Ronny’s performance in this season has been stunning. In the 2010/11 2. BL season, he was a decent player, but he had a problem with maintaining adequate fitness. The 2011/12 season, he was overweight on his return from break, and he wasn’t fit enough to start in games.
After the relegation, Ronny’s brother Raffael left for Kiev (and is back in the Bundesliga with Schalke). There was a bit of concern among fans that Ronny would react badly to his brother’s absence. On the contrary, Ronny has blossomed out of his brother’s shadow. The left-footed offensive midfielder has scored 9 of Hertha’s 36 goals and is tied for third in the top-scorer table. His winner in the derby, a free kick scored three minutes after his substitution, earned him cult hero status.
When kicker published its player rankings for the winter, Hertha players topped the list in four of six categories (goalkeeper Thomas Kraft, defensive winger Peter Pekarik, defensive midfielder Peer Kluge, and offensive midfielder Ronny), and Lustenberger was a close second to Braunschweig’s Deniz Dogan.
The men on the injured list–striker Pierre-Michel Lasogga, Maik Franz, and Peter Pekarik–are all back.

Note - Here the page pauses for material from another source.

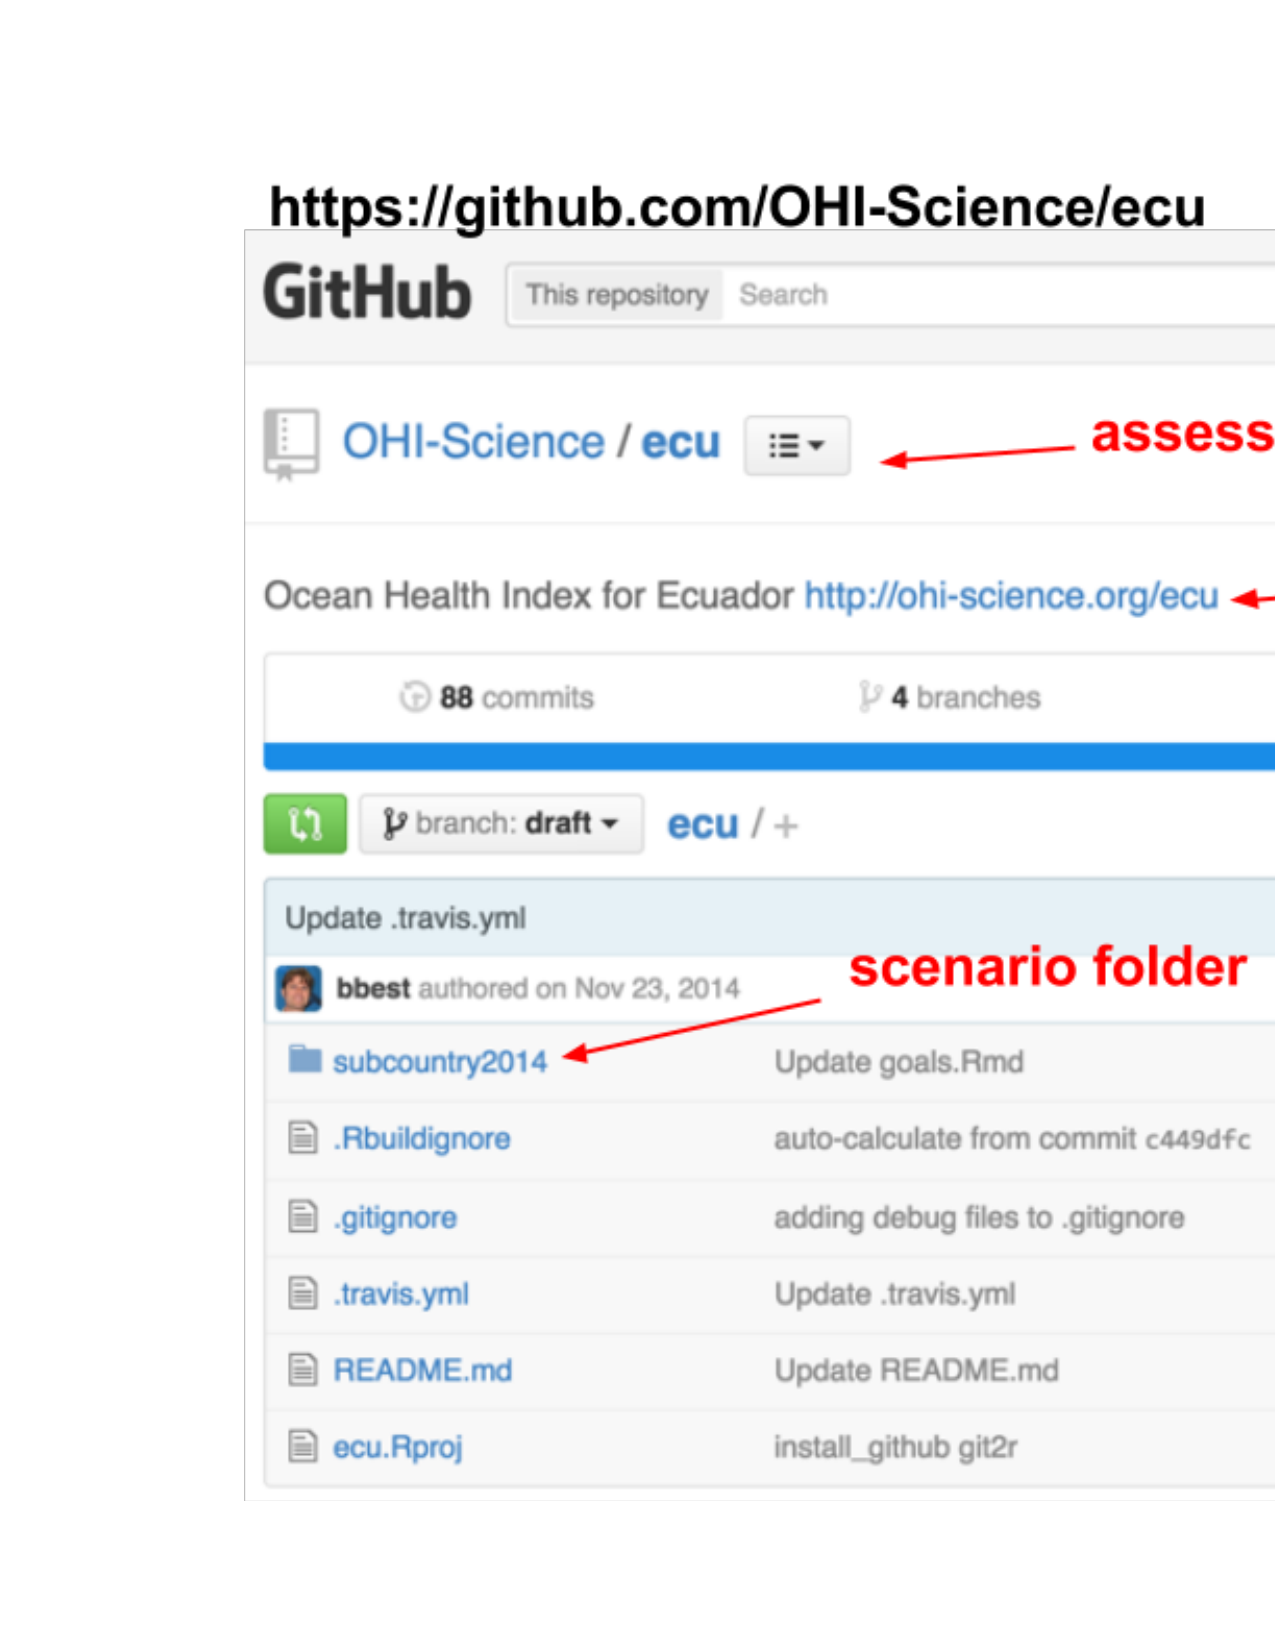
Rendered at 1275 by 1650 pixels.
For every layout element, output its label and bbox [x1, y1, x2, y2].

Pekarik is expected to be able to play again by the February 11 derby, and Lasogga is expected to be on the squad for the first match February 3. Left-back Levan Kobiashvili is returning from his six-month suspension.
The friendlies over the break were a mixed bag: a 2:1 win over the Wolfsburg amateurs followed by a 1:5 loss to Wolfsburg’s A-squad, who had already completed their training camp and were ready to start the Rückrunde of the Bundesliga a few days later, while Hertha hadn’t even gone to training camp. They then lost 1:2 to Hamburg.
The next friendly was a 2:2 against the Bayern amateurs, with both goals conceded in the second half, after a near-complete change of line-up. The last two, at the end of training camp in Belek, Turkey, were wins: 2:0 over FC Lugano and 3:2 over Sturm Graz.
Hertha’s weak point remains the defensive line. The regular line-up works well and has improved their communication over the season, but there is little depth. When one or two players are injured, Luhukay has to scramble and improvise with right-wingers and defensive midfielders.
The offense’s chance conversion ratio also needs to increase. There are too many shots and too few goals. Lasogga is eager for his return to the starting line-up and his first goal outside a friendly. There is a lot of competition for the single starting striker position–Lasogga, Ramos, Allagui, Sahar, and Wagner–so he may not get his wish as soon as he would like.
Unless things go entirely wrong, Hertha will be playing in the Bundesliga again next year. Then the mission will be to stay there this time.